Open Source Code No The paper states 'The Box-World environment will be made publicly available online.' This refers to the environment/task, not the source code for the methodology described in the paper. No other explicit statement or link to the paper's source code is provided.
Open Datasets No For Box-World, the paper states 'The Box-World environment will be made publicly available online' but does not provide a specific link, DOI, or formal citation for a fixed dataset. For StarCraft II, it refers to the 'Star Craft II Learning Environment (SC2LE, Vinyals et al., 2017),' which is an environment and framework, not a static dataset with explicit access information for reproducibility as requested.
Dataset Splits No The paper mentions a 'training set-up' for Box-World and 'testing on withheld environments,' and describes generalization tests, but does not provide specific percentages or counts for training, validation, and test splits that would allow reproduction of data partitioning.
Hardware Specification No The paper states 'The model updates were performed on GPU' but does not specify any particular GPU model (e.g., NVIDIA A100), CPU model, or other specific hardware details.
Software Dependencies No The paper mentions optimizers like 'RMSprop optimiser' and 'Adam optimiser' and states 'implemented in Python' but does not provide specific version numbers for any programming languages, libraries, or frameworks (e.g., TensorFlow, PyTorch, scikit-learn).
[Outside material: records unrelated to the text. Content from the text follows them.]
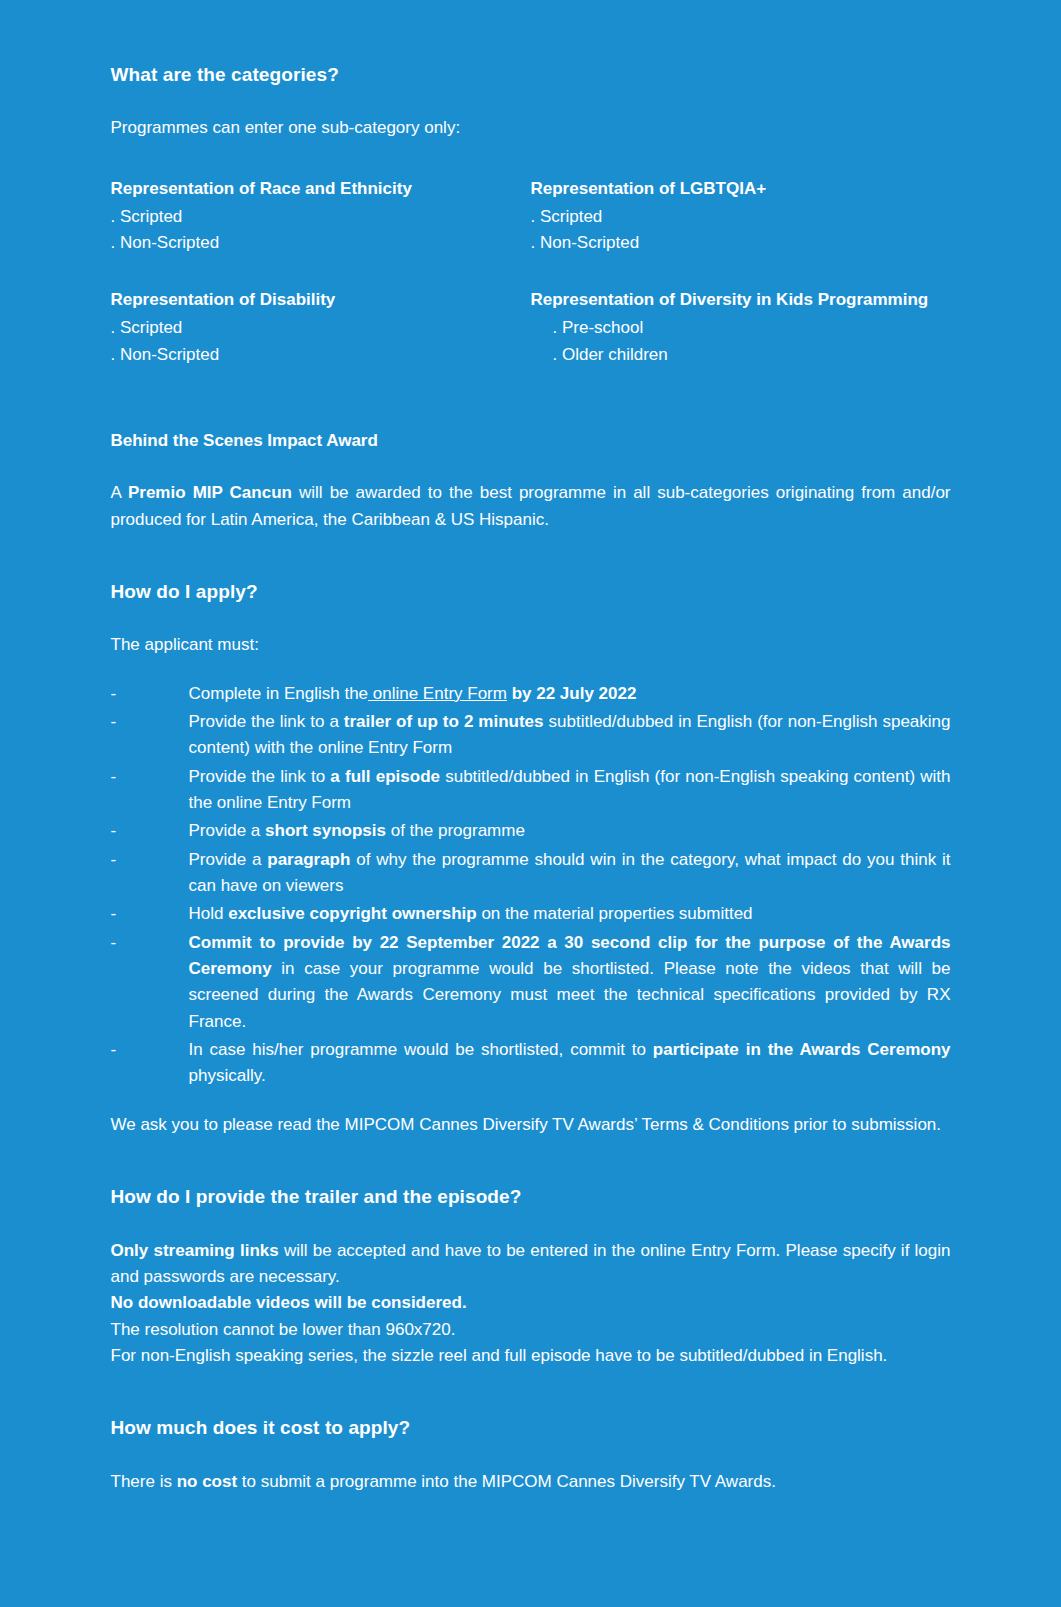What are the categories?
Programmes can enter one sub-category only:
Representation of Race and Ethnicity
. Scripted
. Non-Scripted
Representation of LGBTQIA+
. Scripted
. Non-Scripted
Representation of Disability
. Scripted
. Non-Scripted
Representation of Diversity in Kids Programming
. Pre-school
. Older children
Behind the Scenes Impact Award
A Premio MIP Cancun will be awarded to the best programme in all sub-categories originating from and/or produced for Latin America, the Caribbean & US Hispanic.
How do I apply?
The applicant must:
Complete in English the online Entry Form by 22 July 2022
Provide the link to a trailer of up to 2 minutes subtitled/dubbed in English (for non-English speaking content) with the online Entry Form
Provide the link to a full episode subtitled/dubbed in English (for non-English speaking content) with the online Entry Form
Provide a short synopsis of the programme
Provide a paragraph of why the programme should win in the category, what impact do you think it can have on viewers
Hold exclusive copyright ownership on the material properties submitted
Commit to provide by 22 September 2022 a 30 second clip for the purpose of the Awards Ceremony in case your programme would be shortlisted. Please note the videos that will be screened during the Awards Ceremony must meet the technical specifications provided by RX France.
In case his/her programme would be shortlisted, commit to participate in the Awards Ceremony physically.
We ask you to please read the MIPCOM Cannes Diversify TV Awards’ Terms & Conditions prior to submission.
How do I provide the trailer and the episode?
Only streaming links will be accepted and have to be entered in the online Entry Form. Please specify if login and passwords are necessary.
No downloadable videos will be considered.
The resolution cannot be lower than 960x720.
For non-English speaking series, the sizzle reel and full episode have to be subtitled/dubbed in English.
How much does it cost to apply?
There is no cost to submit a programme into the MIPCOM Cannes Diversify TV Awards.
Experiment Setup Yes The agents used an entropy cost of 0.005, discount (γ) of 0.99 and unroll length of 40 steps. Training was done using RMSprop optimiser with momentum of 0, ϵ of 0.1 and a decay term of 0.99. The learning rate was tuned, taking values between 1e 5 and 2e 4. (Appendix B). For StarCraft II, Table 2 and Table 3 provide detailed fixed hyperparameters (e.g., 'Batch size 32', 'Unroll Length 80', 'Adam β1 0.9', 'Attention embedding size 32').